Every year on the spring equinox, millions of people worldwide celebrate Nowruz, the Persian New Year. In Persian, Nowruz translates to “new day,” and accordingly, it’s a time of renewal and cleansing away the past — a time of reconnecting with nature and loved ones, and promoting peace, reconciliation, and neighborliness.
Nowruz festivities are extensive and varied, but they typically include spring cleaning, visiting with friends, family, and neighbors, and setting the haft-sin table. Haft-sin is an arrangement of seven foods that symbolize hope for the new year, from sumac to garlic to apples — all of which, in Persian, begin with the letter “sin.” But the haft-sin table is also often adorned with a mirror, painted eggs, live goldfish, coins, hyacinths, and a variety of sweets. Seven types of sweets, to be exact, including nan-e berenji, these teeny, rose water-scented rice cookies.
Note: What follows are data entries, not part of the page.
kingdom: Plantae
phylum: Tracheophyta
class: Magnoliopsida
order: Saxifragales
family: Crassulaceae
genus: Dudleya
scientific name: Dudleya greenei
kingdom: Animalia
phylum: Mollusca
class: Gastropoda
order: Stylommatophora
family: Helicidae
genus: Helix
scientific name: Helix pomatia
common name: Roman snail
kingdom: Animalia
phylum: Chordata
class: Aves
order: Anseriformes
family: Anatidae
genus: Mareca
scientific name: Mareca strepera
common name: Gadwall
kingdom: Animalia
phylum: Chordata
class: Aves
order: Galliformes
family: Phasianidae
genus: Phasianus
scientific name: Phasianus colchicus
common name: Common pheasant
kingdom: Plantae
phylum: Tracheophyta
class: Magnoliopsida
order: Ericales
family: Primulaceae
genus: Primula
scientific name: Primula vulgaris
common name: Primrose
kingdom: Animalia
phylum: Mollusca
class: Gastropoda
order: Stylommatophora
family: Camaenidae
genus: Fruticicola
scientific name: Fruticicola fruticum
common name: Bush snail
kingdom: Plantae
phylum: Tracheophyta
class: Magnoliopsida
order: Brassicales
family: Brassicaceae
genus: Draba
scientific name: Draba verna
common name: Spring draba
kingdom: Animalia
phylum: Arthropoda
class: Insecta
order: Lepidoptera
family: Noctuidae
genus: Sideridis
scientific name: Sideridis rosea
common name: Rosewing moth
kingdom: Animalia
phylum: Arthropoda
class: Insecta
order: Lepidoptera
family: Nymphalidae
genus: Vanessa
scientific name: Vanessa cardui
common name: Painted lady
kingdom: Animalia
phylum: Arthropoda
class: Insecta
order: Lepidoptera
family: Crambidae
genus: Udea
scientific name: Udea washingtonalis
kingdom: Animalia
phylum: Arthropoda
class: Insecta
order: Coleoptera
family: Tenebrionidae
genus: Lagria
Making nan-e berenji is very straightforward: You first cream together butter and sugar — and then add in eggs, rose water, cardamom, baking powder, rice flour, and salt. And while you can make nan-e berenji dough by hand or with a mixer, we like to use the food processor to ensure a smooth, uniform consistency. It’s quick, too: a few pulses is all you need to get the moist yet firm texture that’s ideal for rolling and flattening the dough into little disks.
Before sliding the cookies in the oven, we decorate them with a pinwheel pattern, and a sprinkle of poppy seeds and crushed pistachios. They bake up quickly, and when you open the oven, the perfume-y scent of roses wafts into the kitchen — it’s positively lovely. Take a bite, and that floral flavor bursts in your mouth too, along with the rich butter and the hints of sweet cardamom. And we especially love the wee crunch of the poppy seeds on top … and the big crunch of the pistachios!
The dense, crunchy texture of nan-e berenji makes them the perfect tea cookie. Traditionally, they’re served with some sort of black tea: we enjoyed our batch with a pot of strong, malty assam, but you could also brew up a bitter bergamot tea, like Earl Grey, for an additional floral note.
And yes, Nowruz will look a little different this year due to Covid. But because this recipe yields a ton of tiny, easily transportable cookies, you’ll have plenty to leave on porches for friends, family, and neighbors — with an invitation to a virtual Nowruz teatime!
Yield: 4 dozen
2 ¾ cups Bob’s Red Mill rice flour
1 tsp baking powder
1 tsp ground cardamom
¼ tsp kosher salt
2 sticks unsalted butter, room temperature
1 cup confectioners’ sugar
1 large Gelson’s egg plus 1 egg yolk
1 Tbsp rose water
Poppy seeds, for decorating
Crushed pistachios, for decorating
In a medium bowl, whisk the rice flour, baking powder, cardamom, and kosher salt until combined.
In a food processor, process the unsalted butter and confectioners’ sugar until very smooth and creamy, about 30 seconds.
Add the egg, egg yolk, and rose water, and pulse until smooth, about 15 seconds.
Add about half the dry ingredients and pulse just to combine. Add the remaining dry ingredients and pulse until a soft dough forms.
Pat the dough into a disk about 1" thick. Wrap the disk in plastic wrap and chill for about 2 hours, or until firm.
Place racks in the upper and lower thirds of the oven and preheat to 300°. Line 2 baking sheets with parchment paper.
Roll ½ tablespoon of dough into a ball. Place the ball on the parchment paper, pressing gently until it is about ½” thick. Repeat with the remaining dough, spacing the cookies 1” apart. Then, using the side of a teaspoon, lightly indent each cookie in a pinwheel pattern. Sprinkle the tops of the cookies with poppy seeds and crushed pistachios.
Bake the cookies, rotating the baking sheets halfway through, until the edges of the cookies are starting to lightly brown, 12 to 14 minutes. Remove from the heat and let the cookies cool on the baking sheets.
The cookies may be stored in an airtight container at room temperature for up to 1 week.